If you’ve accumulated some extra cash, you may have thought about investing. Whether you have a lot or a little, investing is an interesting and exciting way to grow your wealth. Perhaps, you are not much of a risk-taker, and the very idea of investing terrifies you. You don’t just want to throw your money away on an investment with no guarantee of success. You’ll stick to the stable bonds, thanks for asking. Maybe you like a little risk—or a lot. You find yourself gravitating towards more risk, more reward stocks.
Whatever the method, one aspect rings true for all investors: you want to make money. With a litany of wealth management firms all offering to aid you in this quest, you may find yourself wondering which firm is best. Which firms can you trust with your hard-earned money, and how do you know that their methods work? Keep reading to discover how one founder and CEO has shaken up the financial advising world with his unique method.
The Story
After a quick stint as a personal trainer, Jerry Fetta reoriented himself to work in traditional financial advising. Once he found his footing in the wealth management world, he had an epiphany. He says, “Four or five years into the game, I start learning what wealthy people actually do, what the top 1% actually do. And I was like—this is nothing like what I’m telling people to do right now.”
He realized that what he was telling people what to do with their money wasn’t the most effective way to build wealth, it was just the most traditional. He left corporate America and started Wealth Dynamics, which champions a new way to financially invest, modeled after what the top one percenters and Fortune 500 companies do. In only a few years, he grew his business from nothing to a multi-million-dollar company.
The Discovery
Fetta first began with the idea to look at the past as a reference for the future.
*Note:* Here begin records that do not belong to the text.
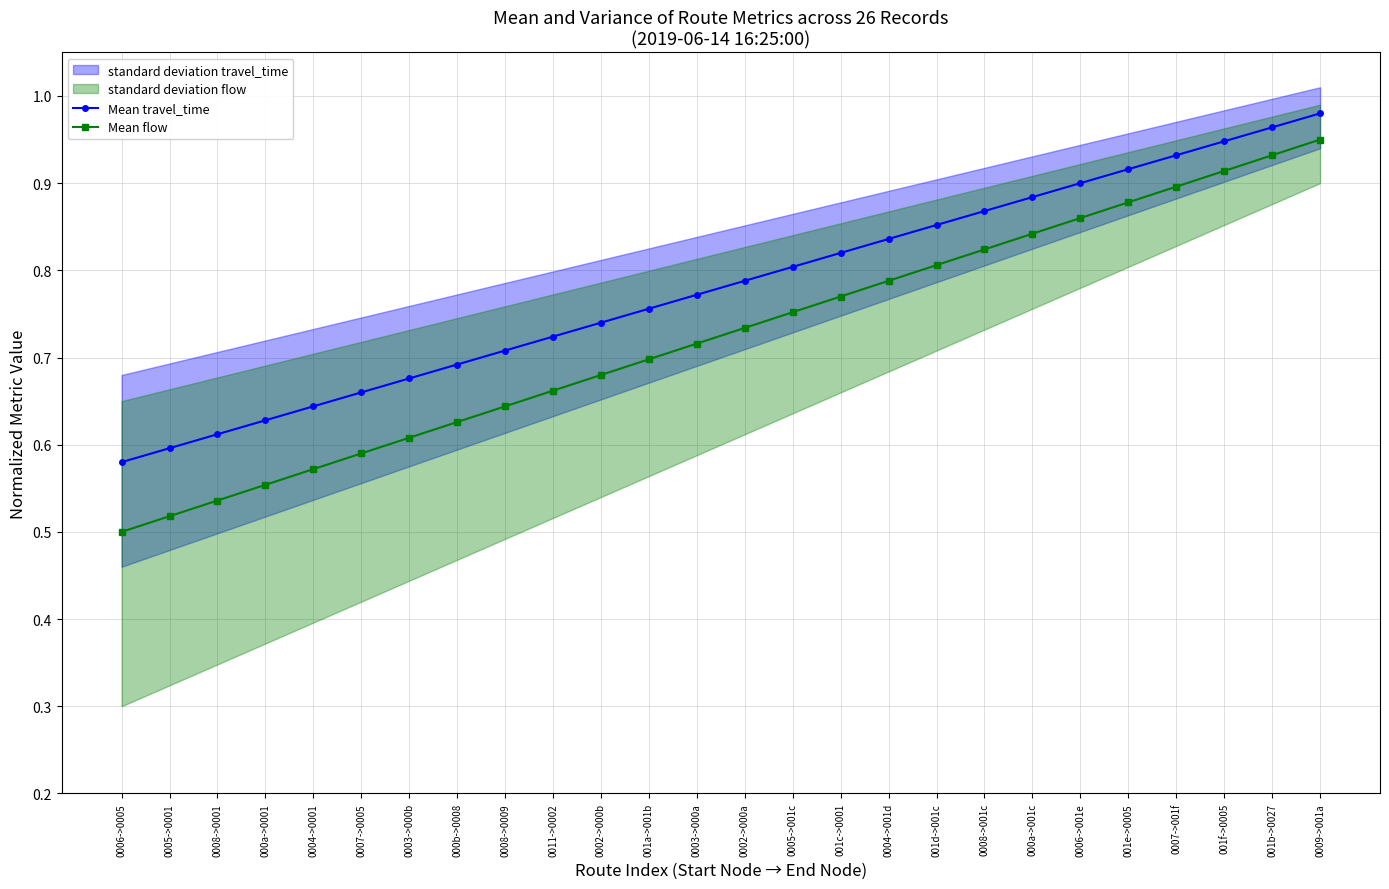

Is this an area chart (filled region under the line)?

No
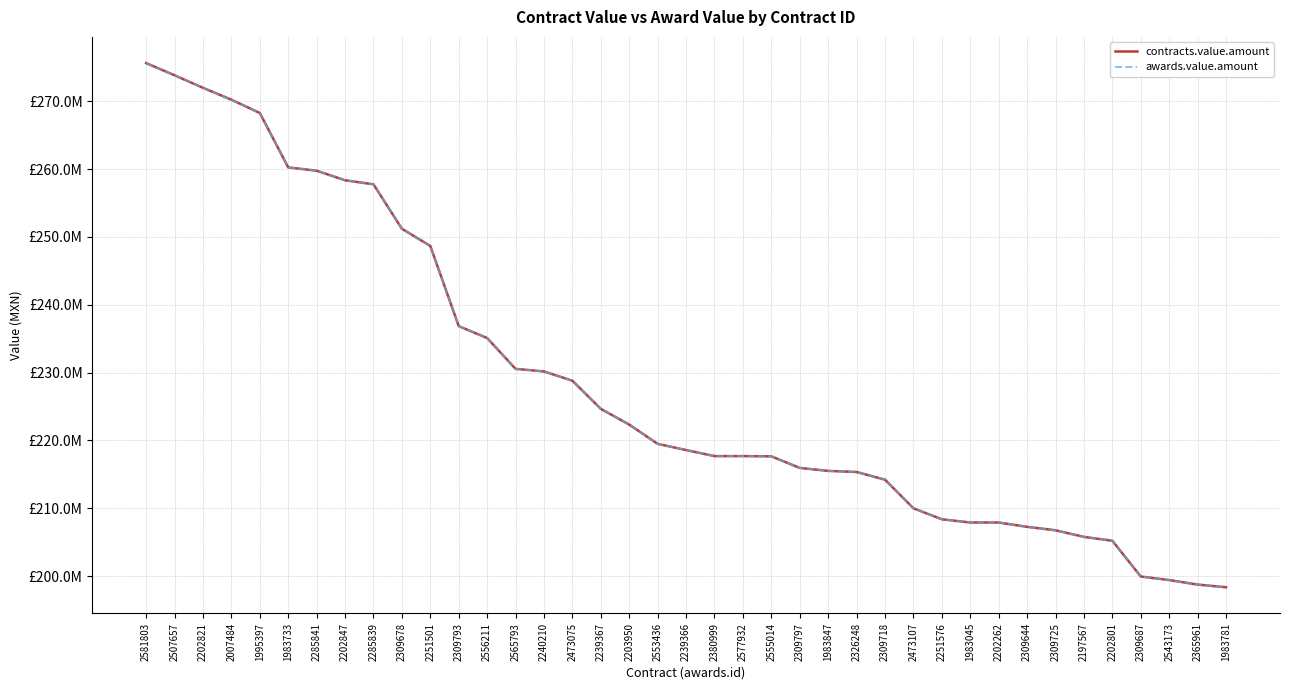

What is the value of the contracts.value.amount point at the 12th from the left?

236844464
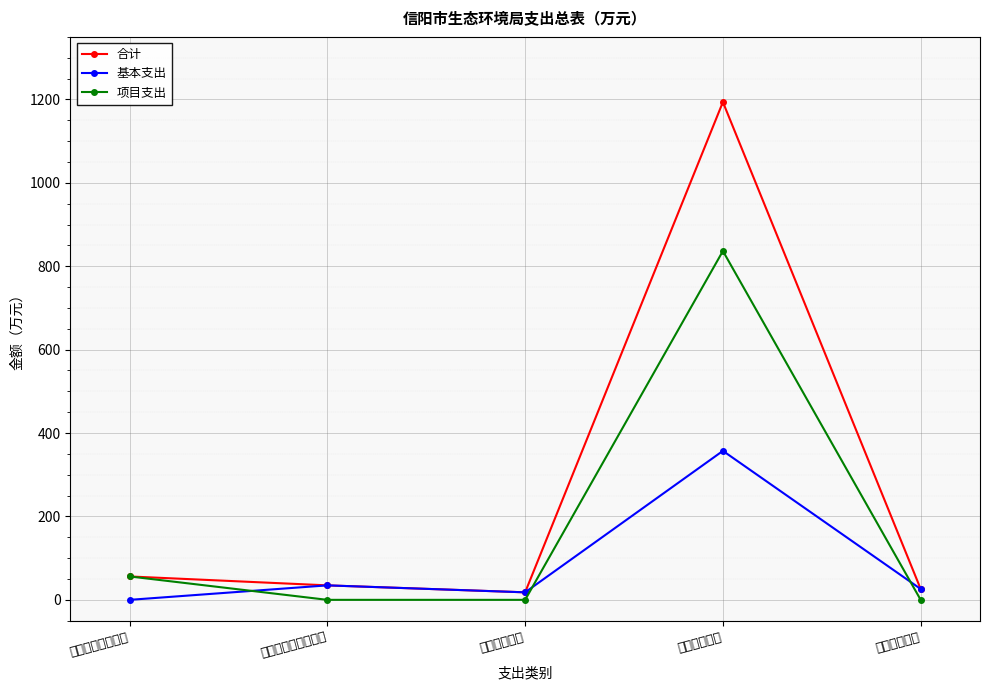

Read the 项目支出 value at 节能环保支出.

836.5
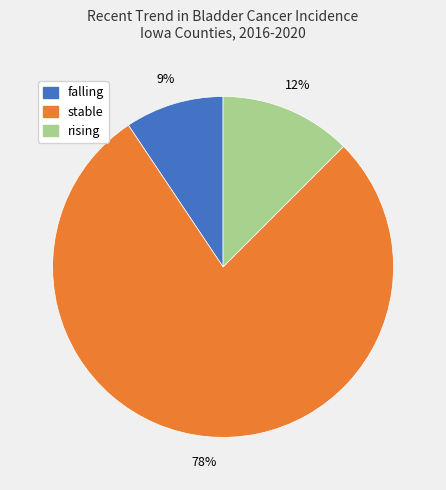

True or false: stable accounts for 64% of the total.

False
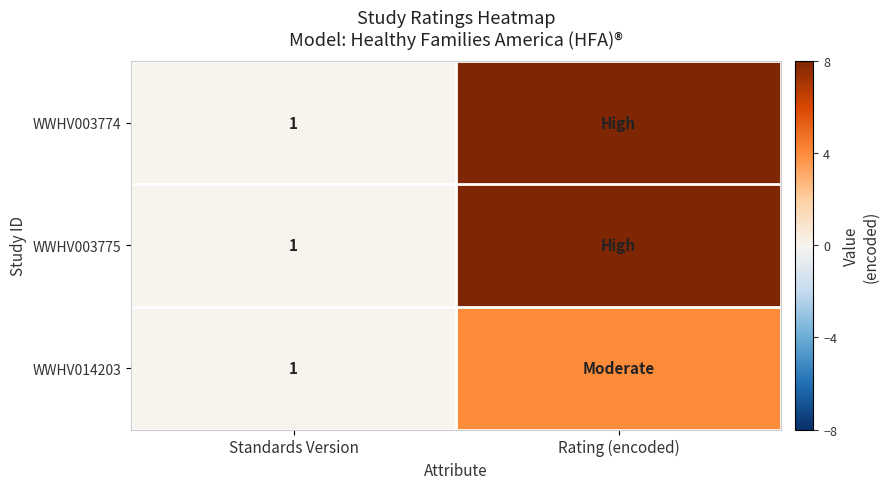

The WWHV014203 series shows 1 at Standards Version. True or false?

True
But how can what the rich did 100 years ago affect what we do today, especially in a field as ever-changing as finance? Yet, Fetta felt that if he could examine the data, he could find a pattern. And he did.
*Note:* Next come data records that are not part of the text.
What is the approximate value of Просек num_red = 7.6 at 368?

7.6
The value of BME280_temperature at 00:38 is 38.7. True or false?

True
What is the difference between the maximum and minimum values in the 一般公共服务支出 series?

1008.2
Fetta started his process by studying a savings chart of the top 1% over the past one hundred years, from 1913 to 2013. The chart revealed that the wealthiest were able to save about 40% of their gross income, a shockingly high number. As he said, “It led me to ask, ‘Where are they putting it?’”
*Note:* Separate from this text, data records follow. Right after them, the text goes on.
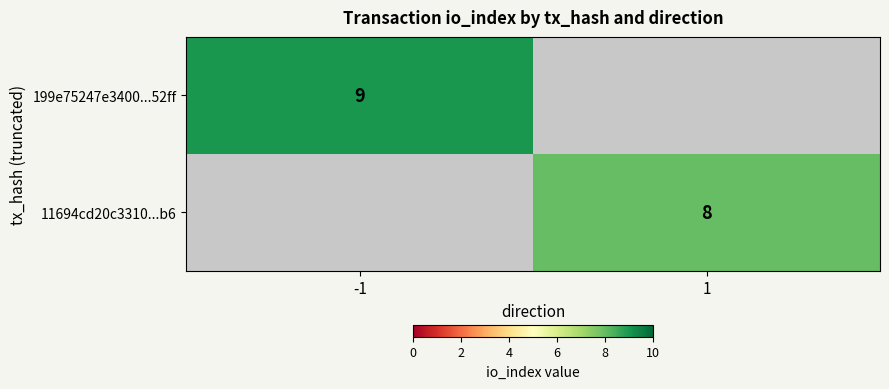

The value of 11694cd20c3310...b6 at 1 is 4. True or false?

False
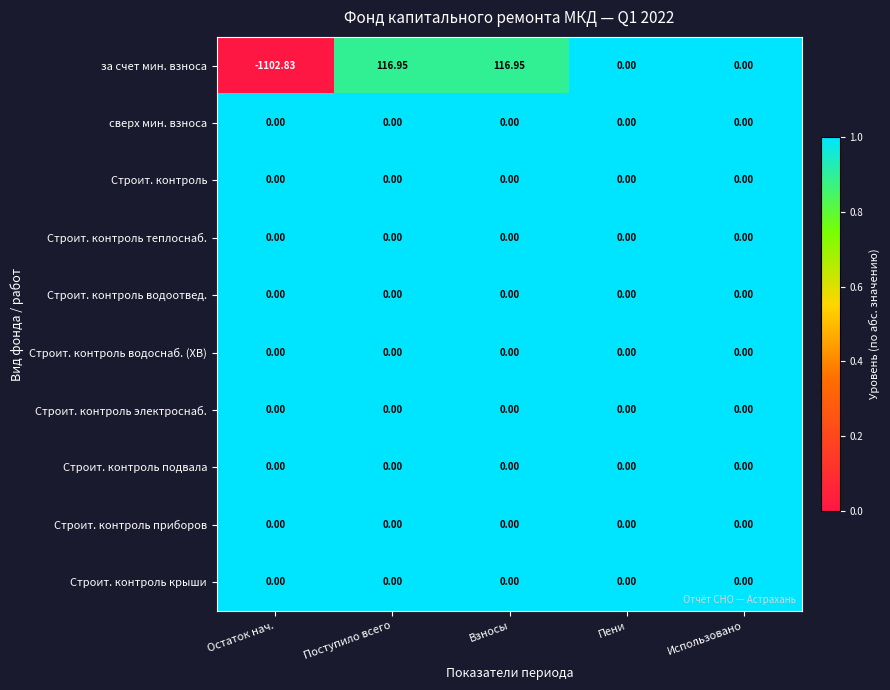

Which series has the largest range (max minus min)?

за счет мин. взноса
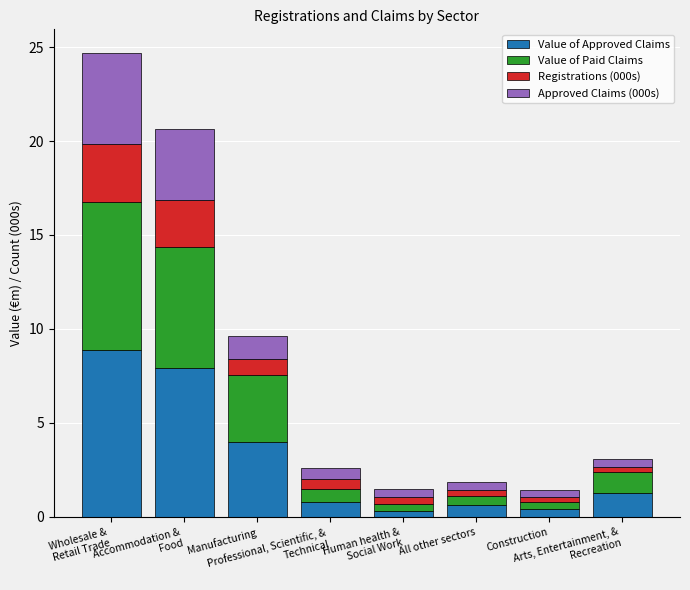

What is the maximum value for Value of Approved Claims?

8.9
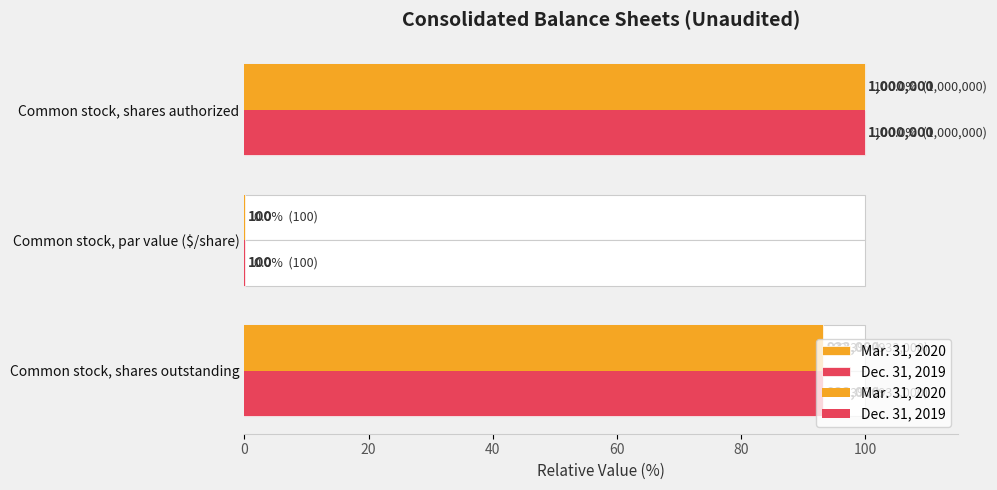

How many bars are there in each group?

2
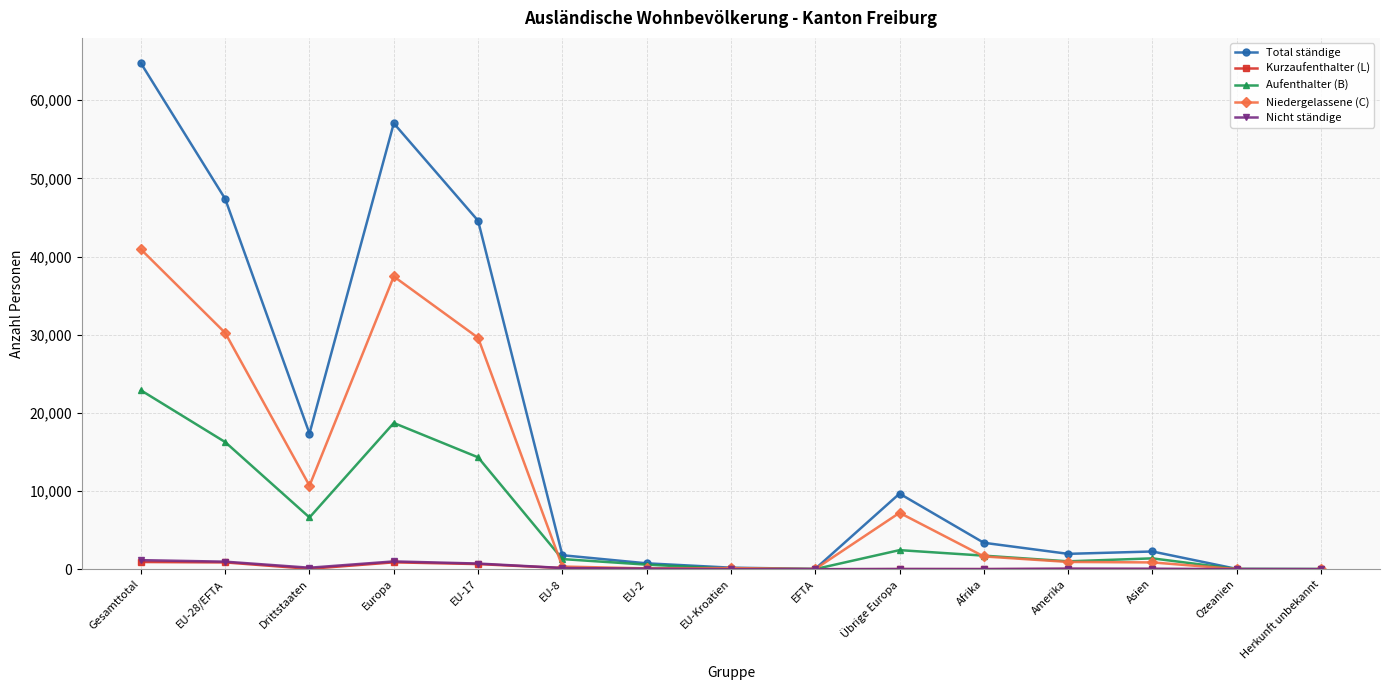

What is the label of the 15th point from the right?

Gesamttotal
In conducting more research, Fetta found another pattern. He discovered that the top 1% and Fortune 500 companies were placing their tier one capital (meaning, the highest caliber of their reserves) into whole life insurance. At first, Fetta was confused—he was always told that life insurance is a terrible investment. “This must be a mistake,” he thought. “Life insurance is the devil.”
The Model
When Fetta delved deeper into how whole life insurance was designed, he found that it has a very high cash value. What does he mean by this? He explains, “If I put in $1,000, I could borrow 900 of that 1000 today. […] And that $900 was still going to grow,” as if it were still in the account. Now, he realizes that this is a similar method to what banks do with your money. And now you can do it for yourself.
Wait a minute—why was that high cash value important? In Fetta’s opinion, you can take out $700-900 of that $1,000 and use it to invest in something else, such as real estate—all the while, still growing your original pile of $1,000. Listen to the podcast to find out more details on Fetta’s model for success and creating what he calls a “positive spread” between your interest rate and your annual compounding rate.
The Concepts
Once they are able to save that 40%, the rich spend their money differently from us. On the Making Bank Podcast, they discuss how the successful mindset reorients your view on investments, and how you need to acquire that view to amass your wealth in a more effective way. Perhaps you are told to look into mutual funds, your 401Ks, etc. But if the rich aren’t investing in those areas to amass their wealth, why should you? And, if so, where should you put your money?
Fetta lists things such as real estate, small business equity, trusts, and life insurances as areas in which they invest. He notes that “60% of their net worth” is in small business equity. But what do these areas have in common? Firstly, the wealthy are interested in investments, not financial products. Secondly, they are looking to find investments that are tangible, something that they can control and has been proven to work time and time again.
The Mindset
Behind all of this is the idea that returns back to the theme of the Making Bank Podcast: successful mindsets. The wealthy views investments in a different capacity than as we may do. They are thorough in their research, and they—or someone advising them—have intricate knowledge of how certain financial items are structured.
Instead of accepting what they’ve been told, those who are successful dig deeper, as Fetta has done, than just the surface level. They push to know more. They care about the fine details and not just accept what’s easiest or most convenient.
While investing can sometimes gain a reputation of poor gambling, the wealthy view it in a different manner. They don’t always just ride on the newest, shiniest thing that comes along. They understand the balance of stability and risk. Whether consciously or not, the wealthiest of the past 100 years have continued the same pattern, over and over—and it has always worked for them. Why can’t it work for you?